What do you see as your purpose in your later years? When my dad retired many years ago and I was still living in Lander, Wyoming and “commuting” back and forth to Boulder working on a project for the Northern Arapaho Tribe, I learned about a guy named Rabbi Zalman Schachter who wrote a book called “From Aging to Saging.” I gave a copy to my dad when he retired. He was a bit freaked out about what he was going to do with his time. He wasn’t a golfer or recreater. He was thinking about getting into multi-level marketing, traveling. He ended up doing quite a bit with the Presbyterian Church – mostly because my mom was pretty involved. She was a watercolor painter and they were a team. She painted pictures, he matted, framed, hung and took down the shows.
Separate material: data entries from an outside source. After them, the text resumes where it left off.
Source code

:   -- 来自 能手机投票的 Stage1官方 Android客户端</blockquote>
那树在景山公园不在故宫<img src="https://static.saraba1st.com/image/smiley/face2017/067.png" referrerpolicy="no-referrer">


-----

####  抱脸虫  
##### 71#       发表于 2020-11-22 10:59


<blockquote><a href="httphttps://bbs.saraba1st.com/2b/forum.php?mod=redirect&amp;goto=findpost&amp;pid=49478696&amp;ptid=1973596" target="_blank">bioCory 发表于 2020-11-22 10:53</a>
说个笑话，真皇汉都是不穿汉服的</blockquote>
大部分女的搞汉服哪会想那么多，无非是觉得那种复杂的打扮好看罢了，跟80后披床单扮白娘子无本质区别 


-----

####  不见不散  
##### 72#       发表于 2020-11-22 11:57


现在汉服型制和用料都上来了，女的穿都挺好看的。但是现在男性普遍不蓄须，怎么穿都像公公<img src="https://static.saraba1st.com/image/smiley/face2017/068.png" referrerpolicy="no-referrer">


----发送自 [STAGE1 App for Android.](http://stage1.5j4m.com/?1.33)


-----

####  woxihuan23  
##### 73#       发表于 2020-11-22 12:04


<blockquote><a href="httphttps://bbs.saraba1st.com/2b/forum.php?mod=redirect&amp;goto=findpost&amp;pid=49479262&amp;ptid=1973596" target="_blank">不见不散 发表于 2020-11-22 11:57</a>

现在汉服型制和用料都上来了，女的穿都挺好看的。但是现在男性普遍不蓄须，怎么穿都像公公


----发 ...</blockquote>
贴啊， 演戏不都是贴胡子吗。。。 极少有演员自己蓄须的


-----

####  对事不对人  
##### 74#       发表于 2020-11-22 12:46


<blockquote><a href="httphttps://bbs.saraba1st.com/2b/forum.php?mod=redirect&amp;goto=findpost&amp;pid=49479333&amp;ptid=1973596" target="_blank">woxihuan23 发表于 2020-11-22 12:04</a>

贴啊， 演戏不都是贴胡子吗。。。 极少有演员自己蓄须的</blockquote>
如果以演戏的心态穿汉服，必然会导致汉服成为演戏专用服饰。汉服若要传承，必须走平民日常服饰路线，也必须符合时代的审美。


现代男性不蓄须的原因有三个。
He didn’t really do much social change type work, but it was better than sitting around and watching sports on TV. I see myself still working. I’ve slowed down a bit, but I hope to be producing meaningful content for digital media, maybe helping organizations with fund raising.

What new things are your future older self learning and experiencing? I’m trying to keep up with the basic innovations and have always been on the leading edge of things. I used to be an early adopter of technology, but with things changing as rapidly as they are, I’ve been slowing down my consumerism. My dad never learned how to use a computer, although my mom did and was quite proficient at email. She didn’t make it through to social media, but I’m pretty sure she would be facebooking along with the best of us. Within the next 20 years, I’ll still be going strong keeping in touch with people the best I can.

What changes in your thinking and acting do you need to make in your current life in order to have the embodied old age you envisage?  I have to downsize. Get rid of stuff. I have started this and it’s a very tedious task. My sister has squatted on the family property that’s full of three households of junk. There’s no telling when that’s going to be purged. I don’t want to be stuck with the detritus of life. She still is clinging onto our parent’s past lives. It would be nice to get rid of all that property and my sister can get a life of her own.

If you invited your future older self over for lunch, what would you ask him? “Why the hell did you allow yourself to get so old?”